REQUIRED ACTION A: From the cabinet thread, reproduce the stretch from "# Just wall" through "materials are recovered.".
REQUIRED ACTION B:
Answer these from the cabinet thread:
(i) How thick is the chipboard papasombre is using?
(ii) Where does P.A. Gosselin pick up wood scraps?
(iii) After PriscillaCNewman's friend failed to build his kitchen cabinets, whom did he get to do the job?

DOCUMENT PASSAGE:
- - - - - - -

# Just wall cabinets carcasses (WIP)



## papasombre (Sep 22, 2011)

Hi, ladies and gentlemen.

As you know, I am working in a project to make several wall kitchen cabinets for my daughter. I am using several 15mm chipboard that were given to me by a cousin. Most of the materials are recovered.

The project is still under progress but I want to show to you some advance. Recently my customer talked about a "change of mind" since the cabinets would be installed in another place. Meanwhile, pictures talk by themselves.


----------



## Stick486 (Jan 4, 2013)

looking good...


----------



## DaninVan (Jan 1, 2012)

Alexis; damn fine job of salvaging material! I salute you.
We're spoiled rotten up here. We want something, we toddle off to the nearest shop/lumberyard and grab what we need.
***** like crazy if they don't have it in stock.
We may be in for a nasty shock, down the road...


----------



## DaninVan (Jan 1, 2012)

Oops the Word Police caught me...make that 'beatch'


----------



## ksidwy (Jul 13, 2013)

Great job Alexis! You are always proving that we can do _*much more with a little less*_(I hope this sentence makes sense).
Congrats! 
Sid.


----------



## P.A. Gosselin (Aug 24, 2014)

Great job of recycling and re-purposing used material. I troll local construction jobs to pick up wood scraps they are throwing away in an effort to keep it out of the landfill. I then bring it home and find use for the wood as project come up. Hats off to you Alexis, you have gone way beyond what I could accomplish.


----------



## papasombre (Sep 22, 2011)

Thanks a lot for your comments, guys, especially to Pierre.


----------



## JFPNCM (Dec 13, 2009)

Well done.


----------



## PriscillaCNewman (Aug 18, 2016)

*Nice*

That is cool. One of my friend also tried to built cabinets for his kitchen but he failed. Then he got a professional cabinet company to do this job and my friend was bit satisfied. The designs they provided was quite good and even I heard good things about them.


----------

- - - - - - -

RECORDED DATA:
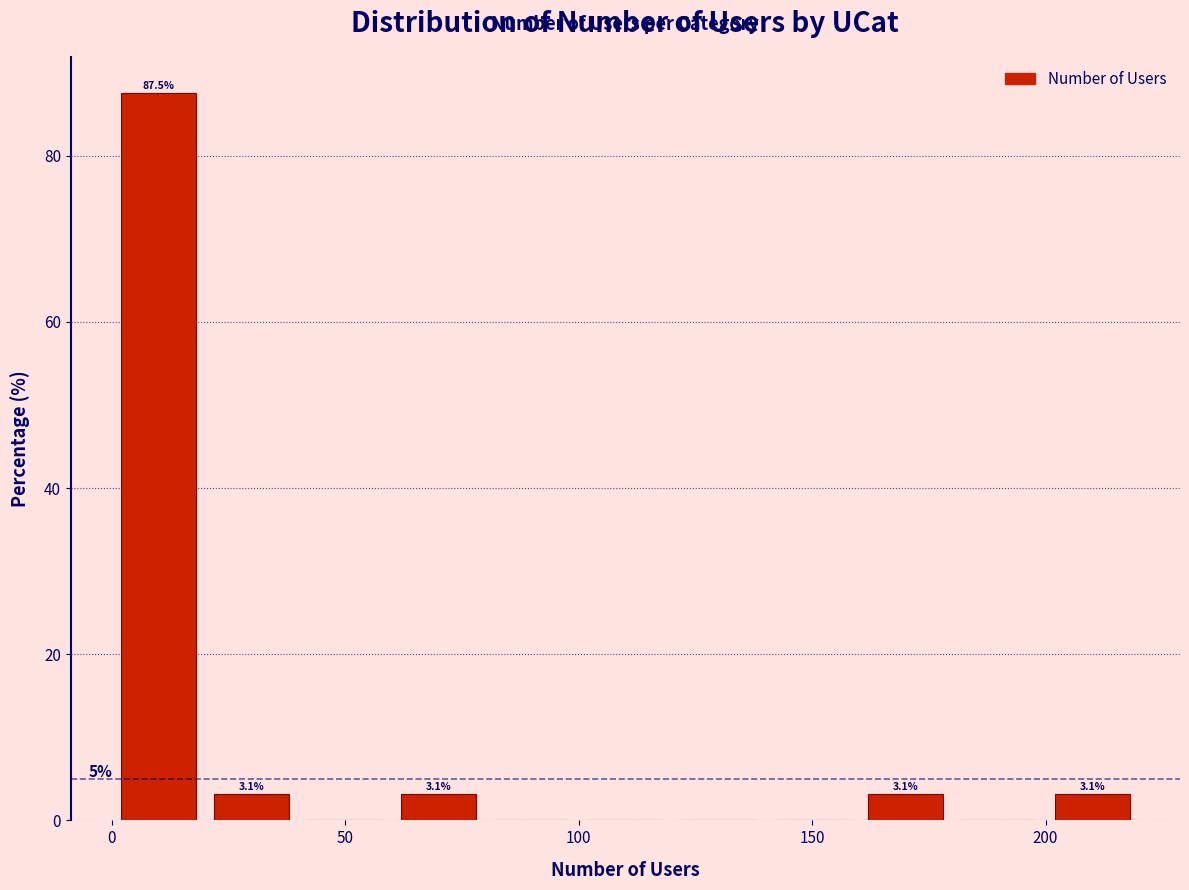

Over which range of the x-axis is the bar tallest?

0 to 20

- - - - - - -

RESPONSE A:
# Just wall cabinets carcasses (WIP)



## papasombre (Sep 22, 2011)

Hi, ladies and gentlemen.

As you know, I am working in a project to make several wall kitchen cabinets for my daughter. I am using several 15mm chipboard that were given to me by a cousin. Most of the materials are recovered.

RESPONSE B:
(i) 15mm
(ii) At local construction jobs
(iii) A professional cabinet company